Question

The max. speed of a particle in S.H.M. is found to be $62.8cm/s$. If the amplitude is 20cm its period of oscillation is
(A) 1 sec
(B) 2 sec
(C) 3 sec
(D) 4 sec

Answer 1

Hint
From the relation between the angular speed of a particle and the maximum velocity in an S.H.M. ${v_{\max }} = A\omega $ , we can find the angular speed. Then, from the angular speed we can find the time period of oscillation.

Formula Used: In this solution, we will be using the following formula,
$\Rightarrow {v_{\max }} = A\omega $
where ${v_{\max }}$ is the maximum speed of the particle in S.H.M.
$A$ is the amplitude of the oscillation of the S.H.M. and $\omega $ is the angular velocity.
where angular velocity $\omega = \dfrac{{2\pi }}{T}$, $T$ is the time period of oscillation.

Complete step by step answer
For an S.H.M. The maximum speed is given by the product of the amplitude and the angular speed of the wave.
So ${v_{\max }} = A\omega $.
Now in the question, we are provided with the maximum speed and the amplitude of the wave.
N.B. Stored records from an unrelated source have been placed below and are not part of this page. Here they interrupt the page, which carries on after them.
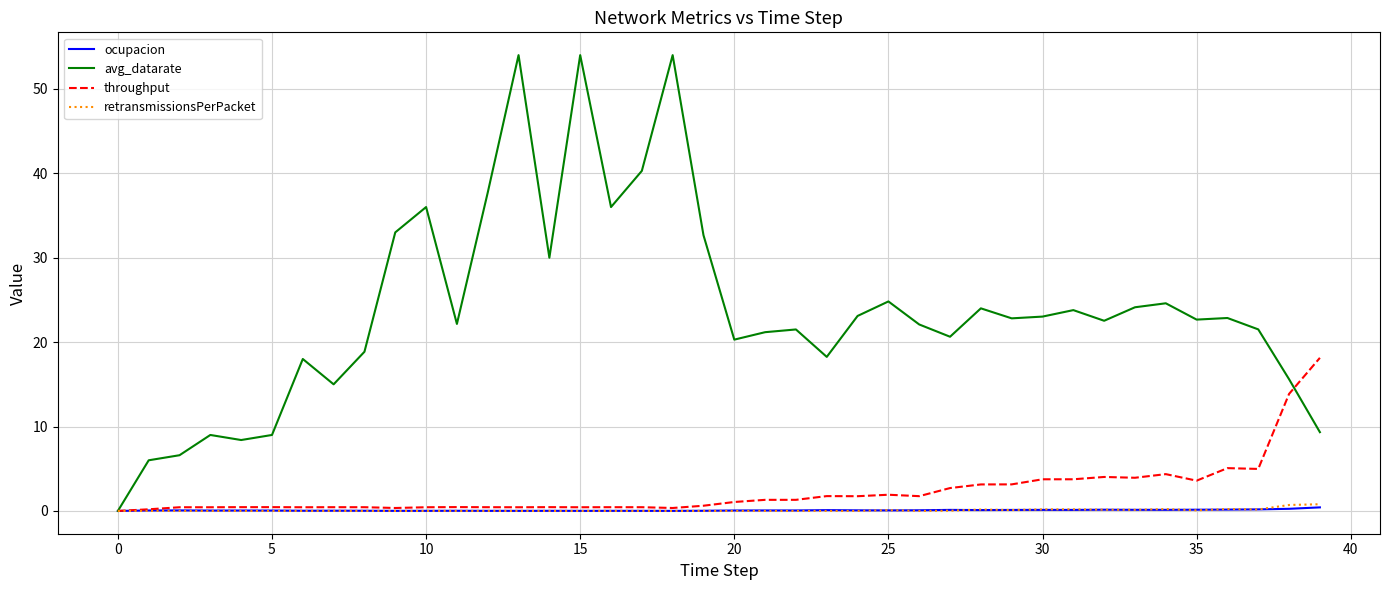

Count the number of categories in the chart.

40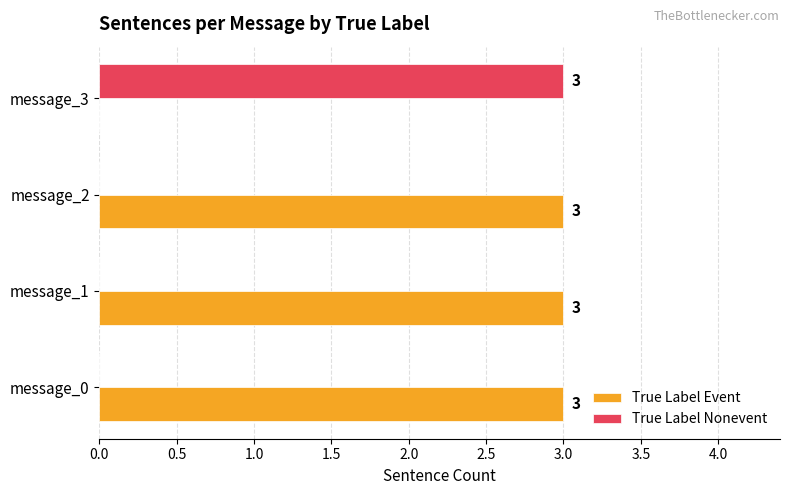

What is the sum of all True Label Nonevent values?

3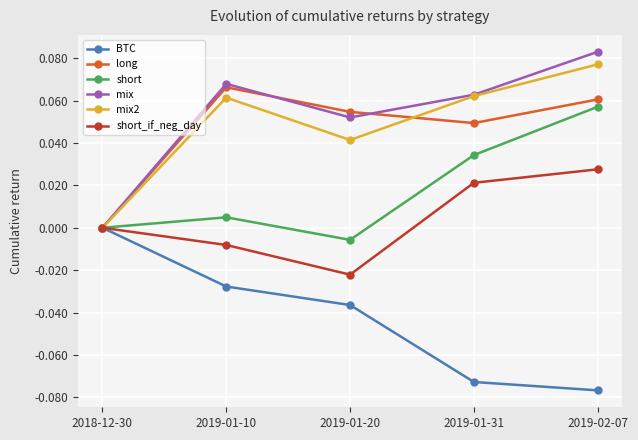

What is the sum of all BTC values?

-0.2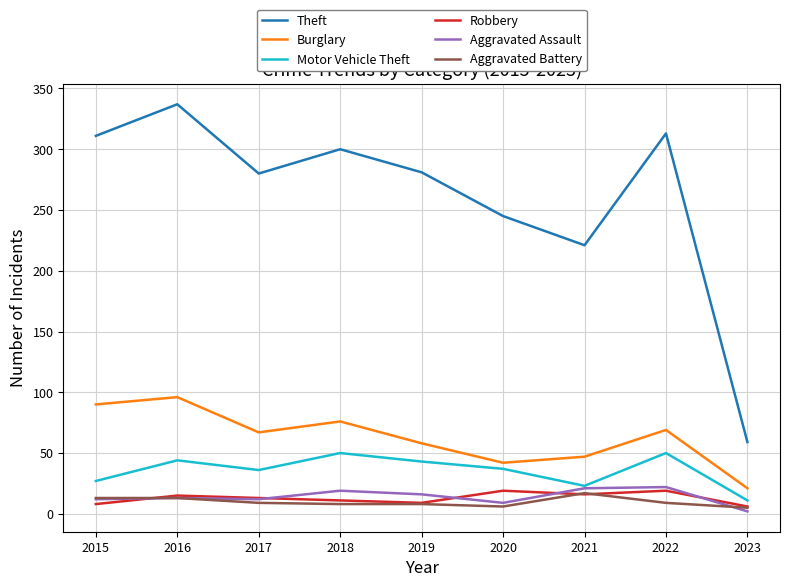

What is the greatest value displayed?

337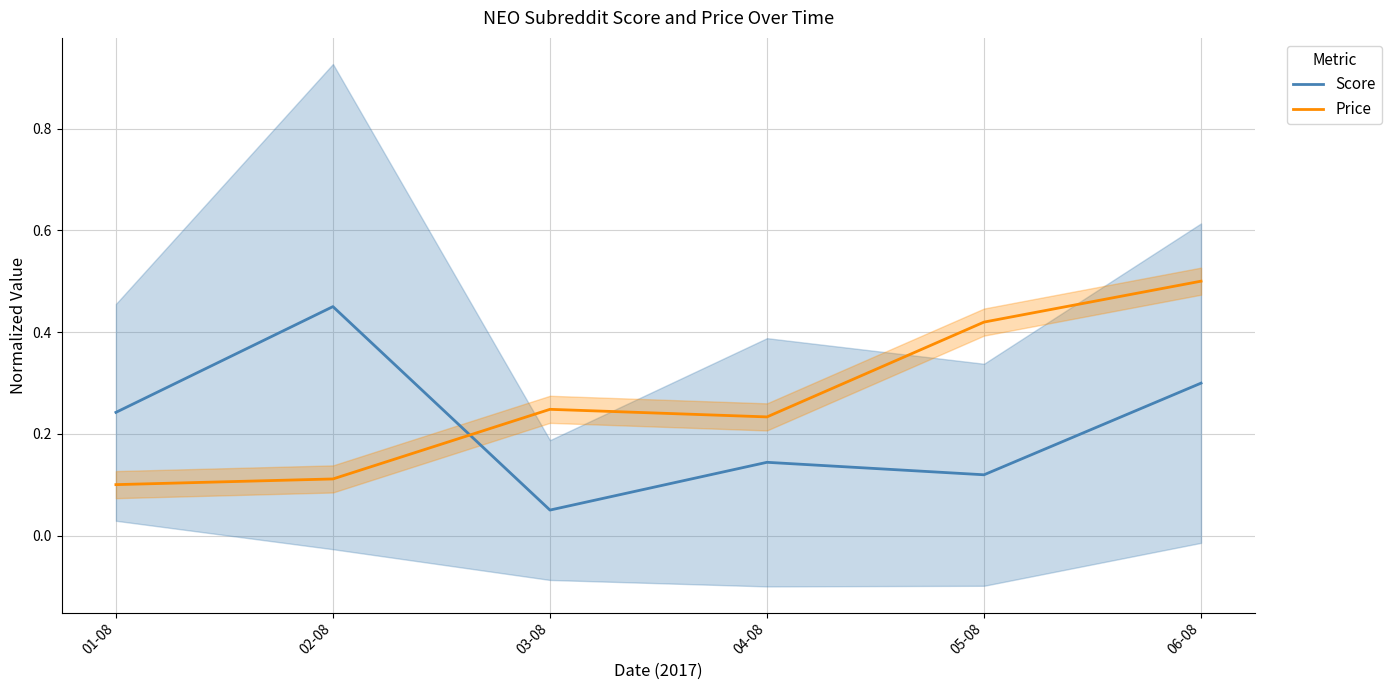

Is it true that Price equals 0.4 at 05-08?

True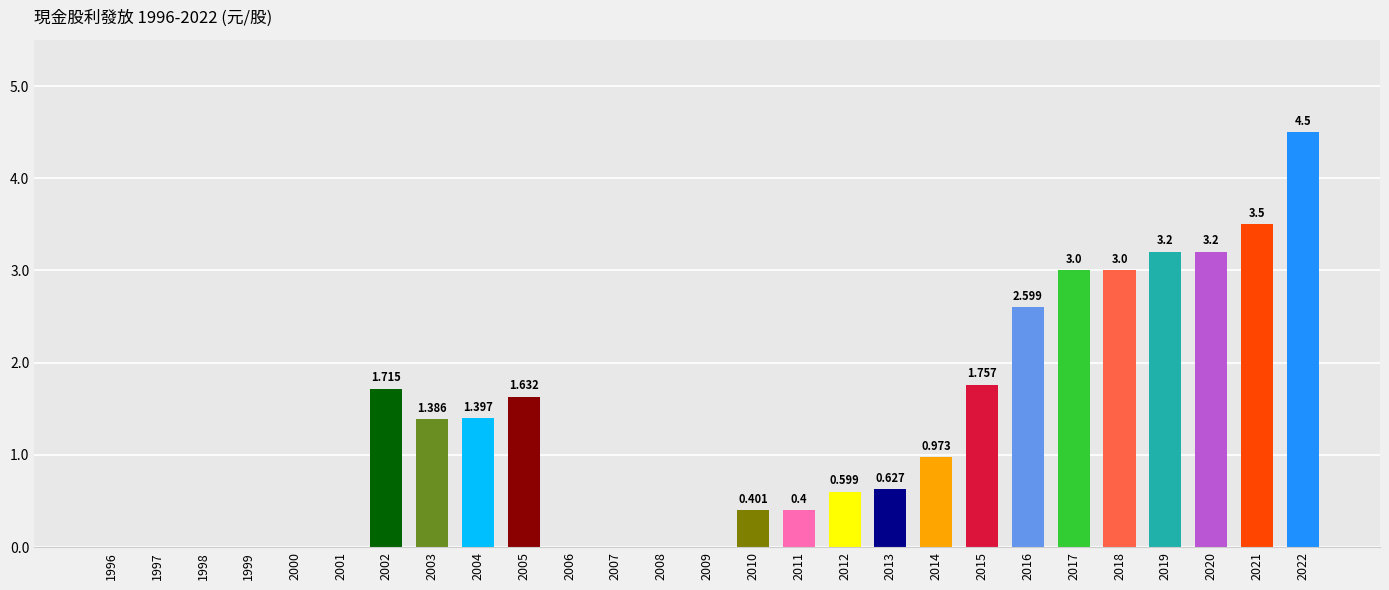

What is the sum of the values at 1997 and 2020?

3.2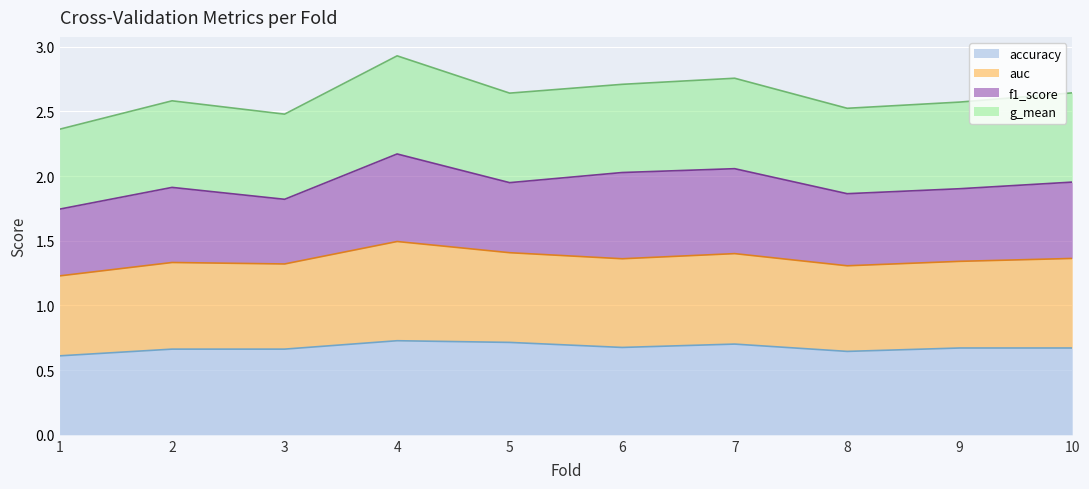

True or false: accuracy has a value of 1.1 at 6.

False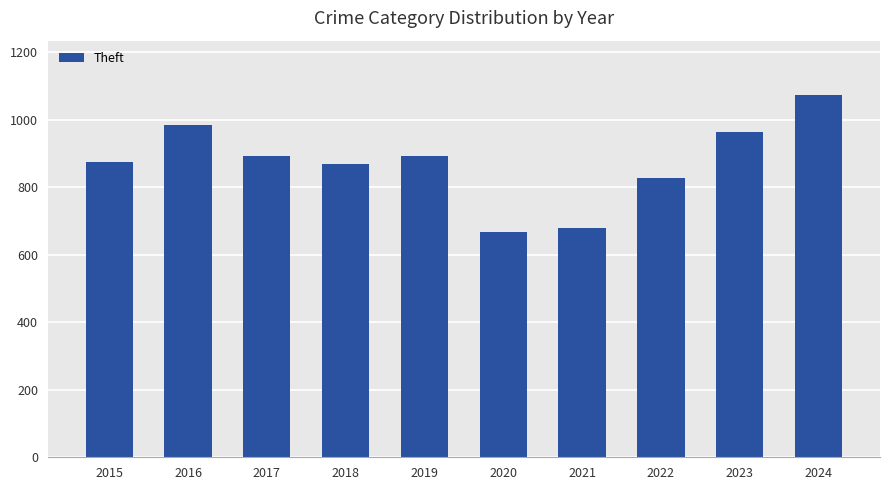

At which category does the chart reach its peak across all series?

2024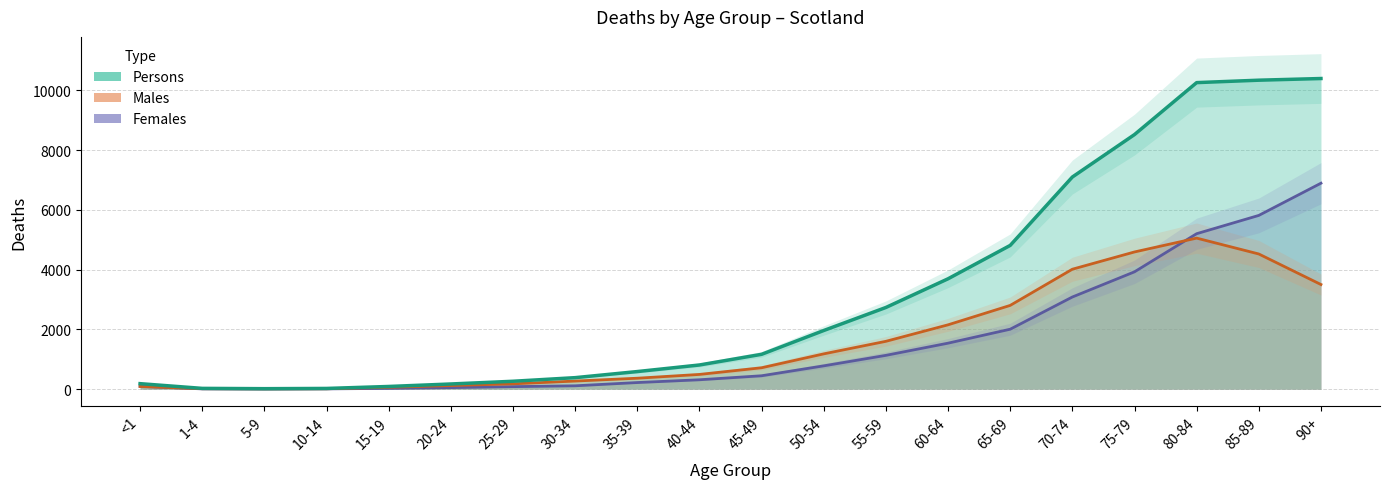

What is the greatest value displayed?

10399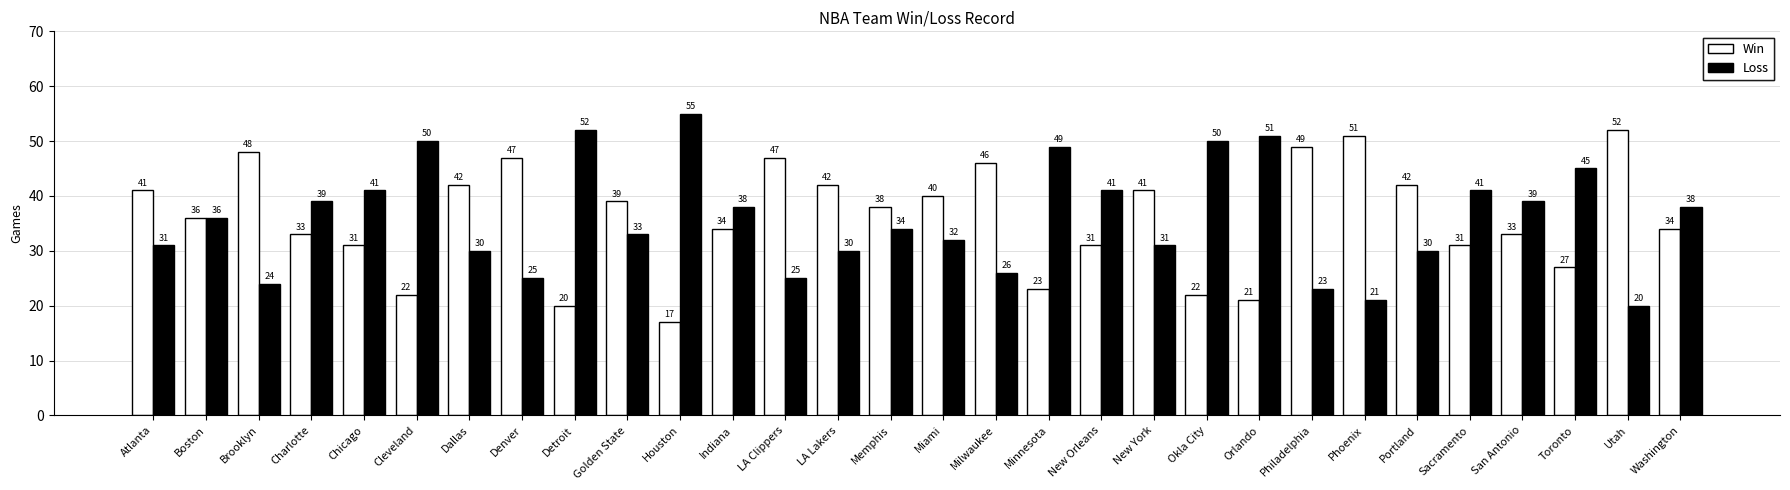

What is the label of the 28th bar from the left?

Toronto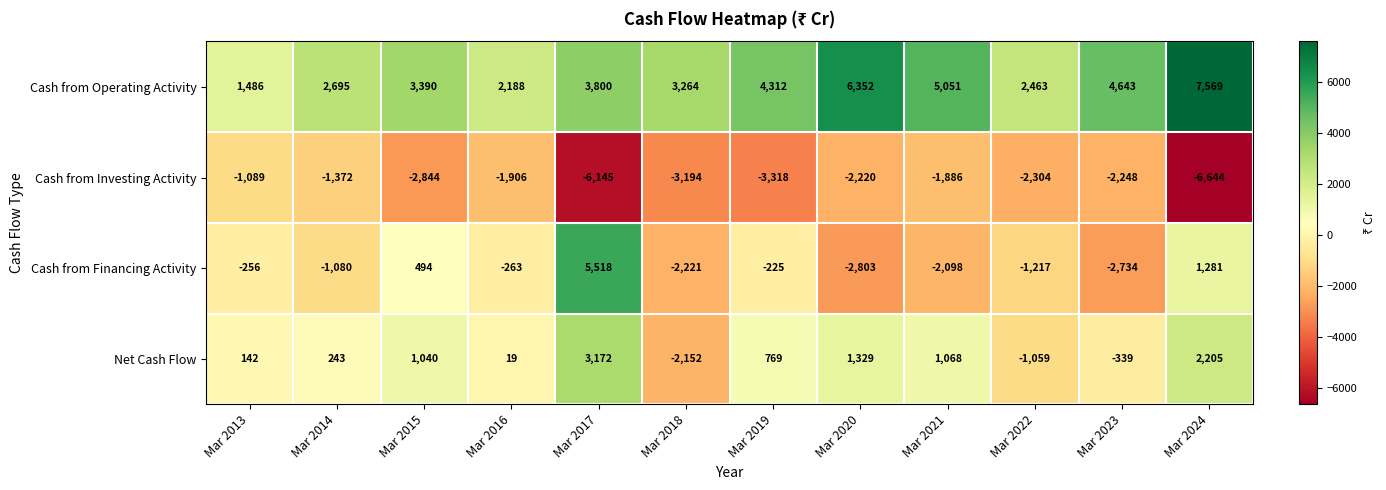

The Cash from Financing Activity series shows -2221 at Mar 2018. True or false?

True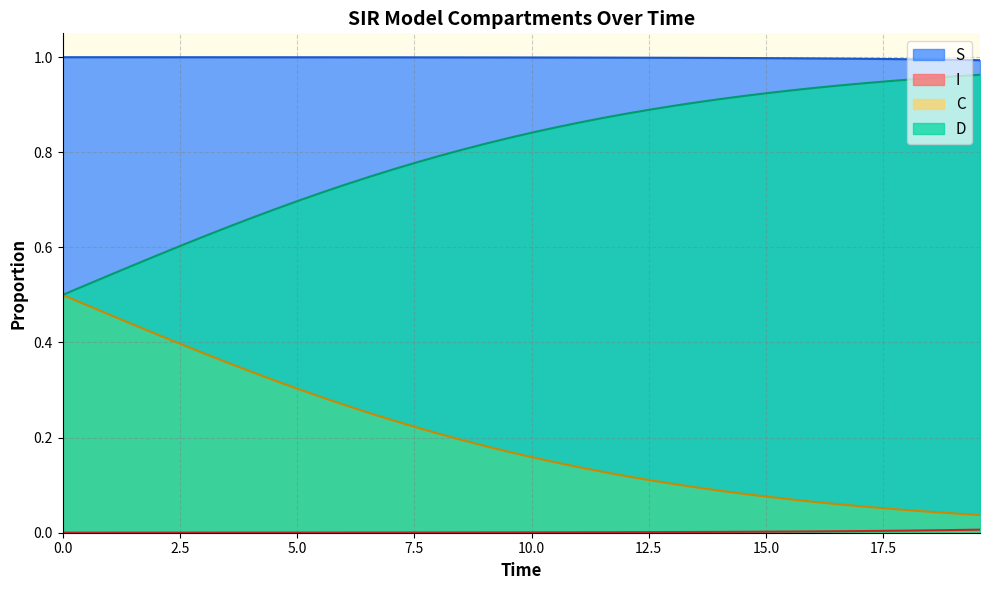

Which series has the largest total across all categories?

S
So from there, we can calculate the angular speed of the wave.
Therefore we can write from the previous equation,
$\Rightarrow \omega = \dfrac{{{v_{\max }}}}{A}$
Substituting the values ${v_{\max }} = 62.8cm/s$ and $A = 20cm$in the equation we get,
$\omega = \dfrac{{62.8}}{{20}}rad/s$
Calculating this we get,
$\Rightarrow \omega = 3.14rad/s$
The value $3.14$ is approximately equal to the value of $\pi $.
So the value of angular speed as,
$\Rightarrow \omega = \pi rad/s$
Now, the angular speed and the time period are related by the equation,
$\Rightarrow \omega = \dfrac{{2\pi }}{T}$
We can write this as,
$\Rightarrow T = \dfrac{{2\pi }}{\omega }$
Now substituting the value of angular speed in this equation we get,
$\Rightarrow T = \dfrac{{2\pi }}{\pi }s$
Therefore, we get,
$\Rightarrow T = 2s$
So the time period of oscillation is 2 sec.
Hence the correct option is B.

Note
The simple harmonic motion is a special type of periodic motion. Here the displacement of the object is directly proportional to its restoring force and it acts towards the equilibrium position of the object. In an S.H.M. at the equilibrium position, the speed is zero and it is the maximum at the extremes.